By David DeSimone, Associate Director, Client Solutions, at Varick

Given that Google maintains nearly 90 percent market share in this arena, I sometimes get funny looks when I talk to clients about exploring paid search opportunities beyond Google. “Why would I do that?” they ask. But search is far from a stagnant channel. How people search for information and products will undergo dramatic transformations in the coming 12-18 months. Let’s look at three emerging search trends that warrant close observation.

Amazon Rising

There are very few areas where Google has lost ground in recent years, but product search is one of them. Amazon’s ascent in the realm of paid search is just getting started. Advertisers should consider the following:

  • A brand’s existing keyword list in Google can translate seamlessly to Amazon. After all, people today are searching on Amazon the same way they search on Google—and that means unbranded as well as branded terms.
  • From a UI standpoint, Amazon remains in its infancy stage when compared to the buttons and levers Google provides to search advertisers—but that’s going to change. As Amazon’s UI catches up, the level of granularity available to advertisers will become borderline frightening.
  • Right now, Amazon’s search capabilities exist at the product level and are confined to its own site. But if Amazon decides to break the wall of user experience by drawing in third-party sources to assist people who doing higher-funnel research, that would be a (very plausible) game-changer for advertisers.

Bing’s Hidden Superpower

With only about 4 percent market share in search, Bing is disregarded by many advertisers today based on its lack of scale. But with 1.3 billion unique monthly visitors and a lucrative U.S. user profile (mostly people between ages 45 and 54, in households that earn more than $100,000 annually), it still warrants attention.

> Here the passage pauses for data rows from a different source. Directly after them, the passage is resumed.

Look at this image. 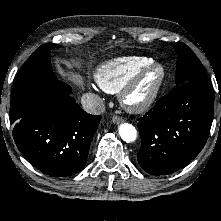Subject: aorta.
<instances>
[{
  "mask_svg": "<svg viewBox=\"0 0 221 221\" xmlns=\"http://www.w3.org/2000/svg\"><path fill=\"white\" fill-rule=\"evenodd\" d=\"M119 135L127 143L133 142L136 140L137 131L132 124L122 123L119 126Z\"/></svg>",
  "mask_w": 221,
  "mask_h": 221,
  "instance_id": "762f6f07",
  "label": "aorta"
}]
</instances>
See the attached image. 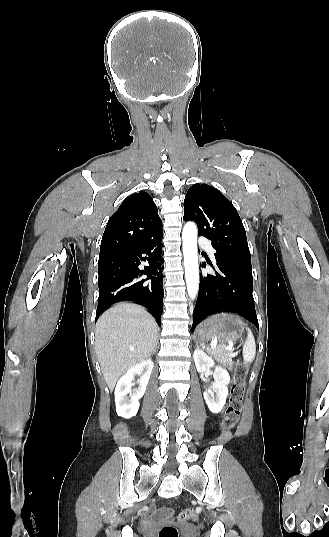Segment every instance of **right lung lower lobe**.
<instances>
[{"mask_svg": "<svg viewBox=\"0 0 329 537\" xmlns=\"http://www.w3.org/2000/svg\"><path fill=\"white\" fill-rule=\"evenodd\" d=\"M162 234L128 251L99 256L95 320L110 305L131 300L148 307L160 325L164 297ZM142 262L149 266L140 268Z\"/></svg>", "mask_w": 329, "mask_h": 537, "instance_id": "right-lung-lower-lobe-1", "label": "right lung lower lobe"}]
</instances>
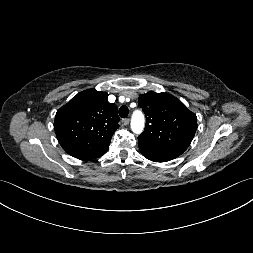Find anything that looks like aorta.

And then there’s Bing’s LinkedIn profile targeting. It’s always been hard for B2B marketers to distinguish professional interest from personal use or research inquiries within search. Bing’s LinkedIn profile targeting, though only in beta, solves for this by overlaying industry, title and company information over known searchers. For the right brands, this could be huge.

Voice’s Tipping Point

I’d be negligent to not mention voice when talking about search trends to watch. This is the area where I field the most questions but, to date, we have not seen brands embrace this medium in the same way they do with keyword targeting. Voice is still very much in test mode. But never underestimate how quickly these things can reach a tipping point. When voice search and shopping hit that point, the immediate spoils will go to the early adopters.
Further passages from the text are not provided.